**ACTIVITY**
Beginning at the line that holds "right elbow: (283, 136)", restate each line exactly through the final line of the records. Include both of those lines.

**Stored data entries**
%%

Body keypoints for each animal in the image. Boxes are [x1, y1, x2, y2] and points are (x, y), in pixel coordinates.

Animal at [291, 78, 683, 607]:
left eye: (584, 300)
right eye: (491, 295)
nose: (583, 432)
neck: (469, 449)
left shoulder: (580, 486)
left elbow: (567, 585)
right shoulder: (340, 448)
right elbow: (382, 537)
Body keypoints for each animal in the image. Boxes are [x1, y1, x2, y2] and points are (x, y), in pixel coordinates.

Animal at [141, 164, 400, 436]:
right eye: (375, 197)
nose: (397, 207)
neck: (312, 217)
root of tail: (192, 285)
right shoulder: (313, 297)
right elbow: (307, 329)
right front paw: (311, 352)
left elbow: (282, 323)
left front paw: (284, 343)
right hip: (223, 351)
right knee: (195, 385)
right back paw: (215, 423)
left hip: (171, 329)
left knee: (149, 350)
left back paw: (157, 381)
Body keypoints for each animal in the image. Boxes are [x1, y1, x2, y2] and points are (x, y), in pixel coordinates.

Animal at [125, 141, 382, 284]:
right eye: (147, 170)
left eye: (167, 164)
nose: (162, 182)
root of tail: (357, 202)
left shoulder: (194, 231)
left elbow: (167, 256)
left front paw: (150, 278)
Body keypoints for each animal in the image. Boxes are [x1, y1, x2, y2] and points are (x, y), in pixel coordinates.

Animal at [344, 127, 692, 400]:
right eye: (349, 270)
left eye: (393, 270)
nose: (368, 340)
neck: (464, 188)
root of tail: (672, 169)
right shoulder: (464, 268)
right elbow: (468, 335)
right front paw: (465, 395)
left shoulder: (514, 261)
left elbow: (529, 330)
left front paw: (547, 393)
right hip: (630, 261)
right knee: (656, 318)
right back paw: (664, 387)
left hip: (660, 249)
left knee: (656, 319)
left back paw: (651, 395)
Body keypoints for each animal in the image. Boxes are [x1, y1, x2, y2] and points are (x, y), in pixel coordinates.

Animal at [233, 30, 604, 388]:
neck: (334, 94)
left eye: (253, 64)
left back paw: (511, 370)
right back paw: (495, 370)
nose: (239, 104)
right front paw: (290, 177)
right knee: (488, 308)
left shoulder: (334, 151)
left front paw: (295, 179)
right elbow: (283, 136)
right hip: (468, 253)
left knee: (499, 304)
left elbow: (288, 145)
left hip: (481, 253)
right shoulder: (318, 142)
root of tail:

%%

**THE COMPLETED TASK**
right elbow: (283, 136)
right hip: (468, 253)
left knee: (499, 304)
left elbow: (288, 145)
left hip: (481, 253)
right shoulder: (318, 142)
root of tail:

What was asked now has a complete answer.